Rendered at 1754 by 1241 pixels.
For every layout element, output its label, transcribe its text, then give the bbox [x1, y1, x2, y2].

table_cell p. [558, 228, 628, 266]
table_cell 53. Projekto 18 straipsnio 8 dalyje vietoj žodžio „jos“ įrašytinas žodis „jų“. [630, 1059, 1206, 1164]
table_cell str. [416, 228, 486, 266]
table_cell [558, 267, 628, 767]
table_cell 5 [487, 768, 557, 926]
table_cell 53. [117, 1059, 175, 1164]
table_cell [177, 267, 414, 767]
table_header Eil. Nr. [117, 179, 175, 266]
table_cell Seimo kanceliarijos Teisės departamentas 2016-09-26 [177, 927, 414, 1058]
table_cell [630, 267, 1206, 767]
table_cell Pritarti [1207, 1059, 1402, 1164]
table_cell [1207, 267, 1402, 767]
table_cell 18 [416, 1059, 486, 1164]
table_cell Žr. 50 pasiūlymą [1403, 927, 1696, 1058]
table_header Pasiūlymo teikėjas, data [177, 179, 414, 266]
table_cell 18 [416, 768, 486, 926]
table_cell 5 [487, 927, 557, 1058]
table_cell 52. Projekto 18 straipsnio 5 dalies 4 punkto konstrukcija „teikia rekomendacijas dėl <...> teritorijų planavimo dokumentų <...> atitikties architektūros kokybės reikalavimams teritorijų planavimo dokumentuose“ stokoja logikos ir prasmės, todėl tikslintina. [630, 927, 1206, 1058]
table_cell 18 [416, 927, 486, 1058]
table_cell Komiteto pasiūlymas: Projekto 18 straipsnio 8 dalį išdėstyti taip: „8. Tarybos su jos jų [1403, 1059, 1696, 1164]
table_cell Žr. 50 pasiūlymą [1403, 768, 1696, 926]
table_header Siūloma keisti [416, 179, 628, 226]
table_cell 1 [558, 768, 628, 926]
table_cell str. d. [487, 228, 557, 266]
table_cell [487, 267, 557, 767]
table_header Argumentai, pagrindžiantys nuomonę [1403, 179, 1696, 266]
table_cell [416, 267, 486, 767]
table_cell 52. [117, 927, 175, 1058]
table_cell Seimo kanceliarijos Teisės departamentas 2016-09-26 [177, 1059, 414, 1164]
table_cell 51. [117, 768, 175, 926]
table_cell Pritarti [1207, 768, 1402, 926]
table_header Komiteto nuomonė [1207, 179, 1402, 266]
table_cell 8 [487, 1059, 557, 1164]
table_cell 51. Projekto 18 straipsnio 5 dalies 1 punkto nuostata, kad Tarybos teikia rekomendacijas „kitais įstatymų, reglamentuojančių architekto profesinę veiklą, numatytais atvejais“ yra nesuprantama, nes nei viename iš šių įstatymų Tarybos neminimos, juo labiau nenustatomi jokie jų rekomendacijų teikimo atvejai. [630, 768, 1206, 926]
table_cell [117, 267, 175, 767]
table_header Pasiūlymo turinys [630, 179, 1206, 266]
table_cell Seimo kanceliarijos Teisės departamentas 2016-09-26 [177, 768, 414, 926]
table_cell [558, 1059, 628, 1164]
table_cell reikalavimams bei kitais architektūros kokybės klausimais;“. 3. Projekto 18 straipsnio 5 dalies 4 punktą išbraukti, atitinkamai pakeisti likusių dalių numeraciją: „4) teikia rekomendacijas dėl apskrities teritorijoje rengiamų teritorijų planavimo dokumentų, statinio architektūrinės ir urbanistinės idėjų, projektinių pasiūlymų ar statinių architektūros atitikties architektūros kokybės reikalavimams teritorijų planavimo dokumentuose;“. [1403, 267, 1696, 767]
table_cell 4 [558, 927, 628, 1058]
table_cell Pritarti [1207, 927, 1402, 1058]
▬▬▬▬▬▬
TASK REQUIREMENTS: Rewrite the entries above, switching "Pritarti" to "Pritarti iš dalies" everywhere it appears and leaving everything else unchanged.

OUTPUT FOR THIS TASK:
Rendered at 1754 by 1241 pixels.
For every layout element, output its label, transcribe its text, then give the bbox [x1, y1, x2, y2].

table_cell p. [558, 228, 628, 266]
table_cell 53. Projekto 18 straipsnio 8 dalyje vietoj žodžio „jos“ įrašytinas žodis „jų“. [630, 1059, 1206, 1164]
table_cell str. [416, 228, 486, 266]
table_cell [558, 267, 628, 767]
table_cell 5 [487, 768, 557, 926]
table_cell 53. [117, 1059, 175, 1164]
table_cell [177, 267, 414, 767]
table_header Eil. Nr. [117, 179, 175, 266]
table_cell Seimo kanceliarijos Teisės departamentas 2016-09-26 [177, 927, 414, 1058]
table_cell [630, 267, 1206, 767]
table_cell Pritarti iš dalies [1207, 1059, 1402, 1164]
table_cell [1207, 267, 1402, 767]
table_cell 18 [416, 1059, 486, 1164]
table_cell Žr. 50 pasiūlymą [1403, 927, 1696, 1058]
table_header Pasiūlymo teikėjas, data [177, 179, 414, 266]
table_cell 18 [416, 768, 486, 926]
table_cell 5 [487, 927, 557, 1058]
table_cell 52. Projekto 18 straipsnio 5 dalies 4 punkto konstrukcija „teikia rekomendacijas dėl <...> teritorijų planavimo dokumentų <...> atitikties architektūros kokybės reikalavimams teritorijų planavimo dokumentuose“ stokoja logikos ir prasmės, todėl tikslintina. [630, 927, 1206, 1058]
table_cell 18 [416, 927, 486, 1058]
table_cell Komiteto pasiūlymas: Projekto 18 straipsnio 8 dalį išdėstyti taip: „8. Tarybos su jos jų [1403, 1059, 1696, 1164]
table_cell Žr. 50 pasiūlymą [1403, 768, 1696, 926]
table_header Siūloma keisti [416, 179, 628, 226]
table_cell 1 [558, 768, 628, 926]
table_cell str. d. [487, 228, 557, 266]
table_cell [487, 267, 557, 767]
table_header Argumentai, pagrindžiantys nuomonę [1403, 179, 1696, 266]
table_cell [416, 267, 486, 767]
table_cell 52. [117, 927, 175, 1058]
table_cell Seimo kanceliarijos Teisės departamentas 2016-09-26 [177, 1059, 414, 1164]
table_cell 51. [117, 768, 175, 926]
table_cell Pritarti iš dalies [1207, 768, 1402, 926]
table_header Komiteto nuomonė [1207, 179, 1402, 266]
table_cell 8 [487, 1059, 557, 1164]
table_cell 51. Projekto 18 straipsnio 5 dalies 1 punkto nuostata, kad Tarybos teikia rekomendacijas „kitais įstatymų, reglamentuojančių architekto profesinę veiklą, numatytais atvejais“ yra nesuprantama, nes nei viename iš šių įstatymų Tarybos neminimos, juo labiau nenustatomi jokie jų rekomendacijų teikimo atvejai. [630, 768, 1206, 926]
table_cell [117, 267, 175, 767]
table_header Pasiūlymo turinys [630, 179, 1206, 266]
table_cell Seimo kanceliarijos Teisės departamentas 2016-09-26 [177, 768, 414, 926]
table_cell [558, 1059, 628, 1164]
table_cell reikalavimams bei kitais architektūros kokybės klausimais;“. 3. Projekto 18 straipsnio 5 dalies 4 punktą išbraukti, atitinkamai pakeisti likusių dalių numeraciją: „4) teikia rekomendacijas dėl apskrities teritorijoje rengiamų teritorijų planavimo dokumentų, statinio architektūrinės ir urbanistinės idėjų, projektinių pasiūlymų ar statinių architektūros atitikties architektūros kokybės reikalavimams teritorijų planavimo dokumentuose;“. [1403, 267, 1696, 767]
table_cell 4 [558, 927, 628, 1058]
table_cell Pritarti iš dalies [1207, 927, 1402, 1058]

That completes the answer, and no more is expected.